EXERCISE TASK
Return the lines below word for word, leaving out the pictures.

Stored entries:
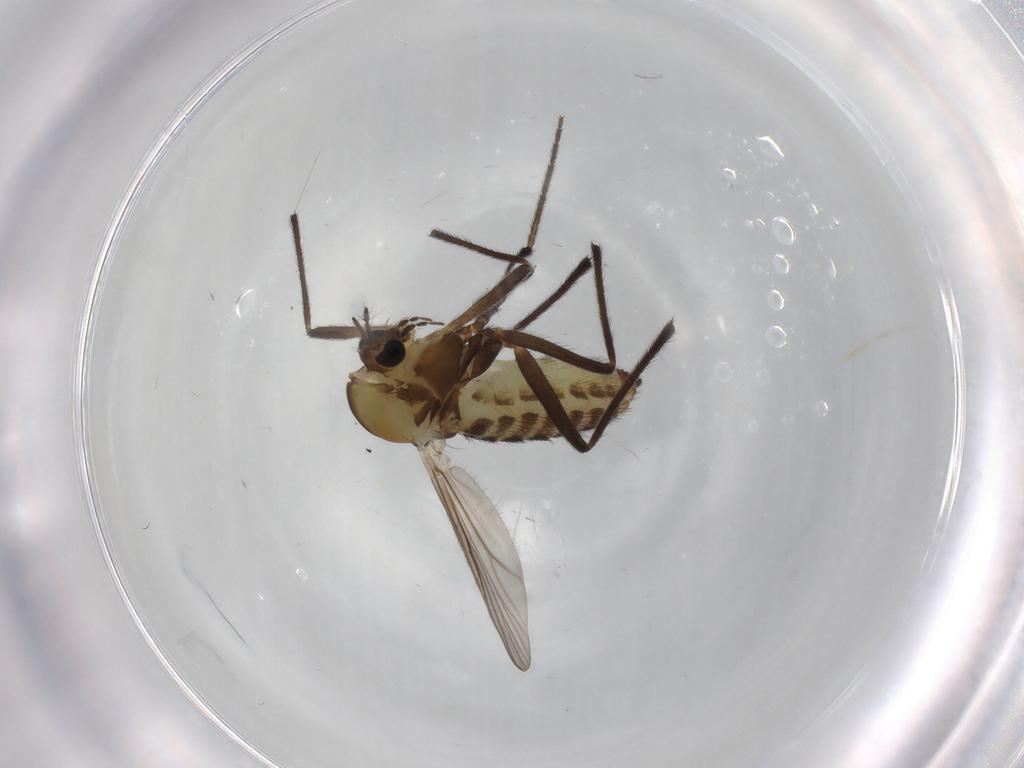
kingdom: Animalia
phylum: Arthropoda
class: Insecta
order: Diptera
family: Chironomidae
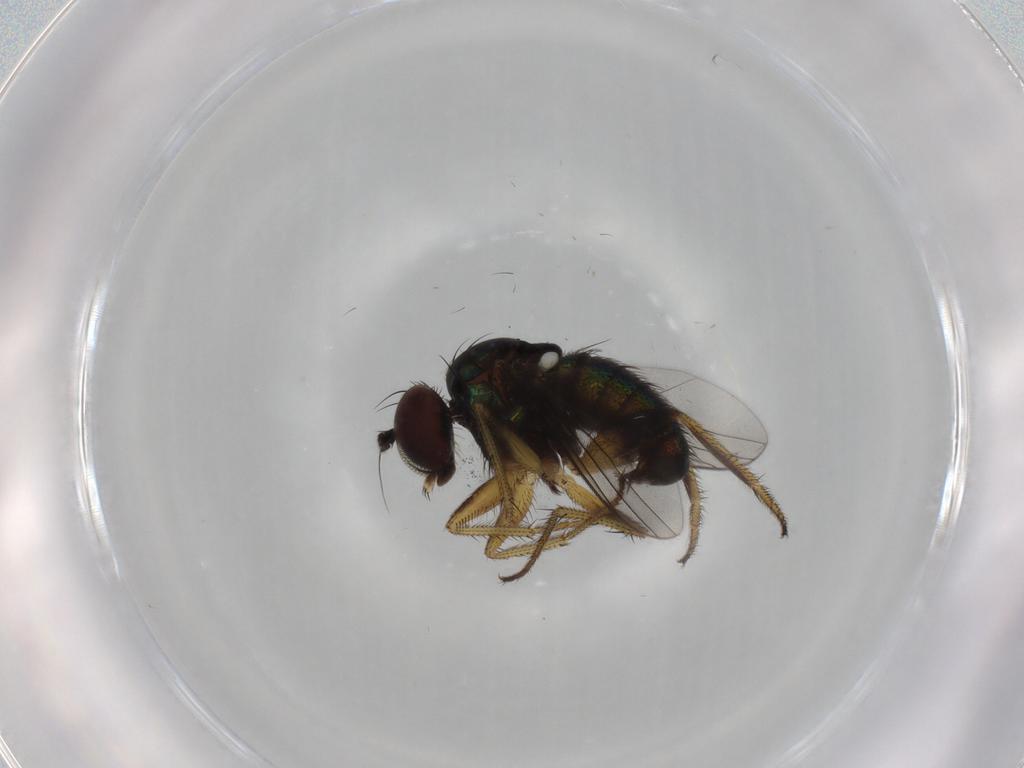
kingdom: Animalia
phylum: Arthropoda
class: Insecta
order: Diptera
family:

CORRECT ANSWER
kingdom: Animalia
phylum: Arthropoda
class: Insecta
order: Diptera
family: Chironomidae
kingdom: Animalia
phylum: Arthropoda
class: Insecta
order: Diptera
family:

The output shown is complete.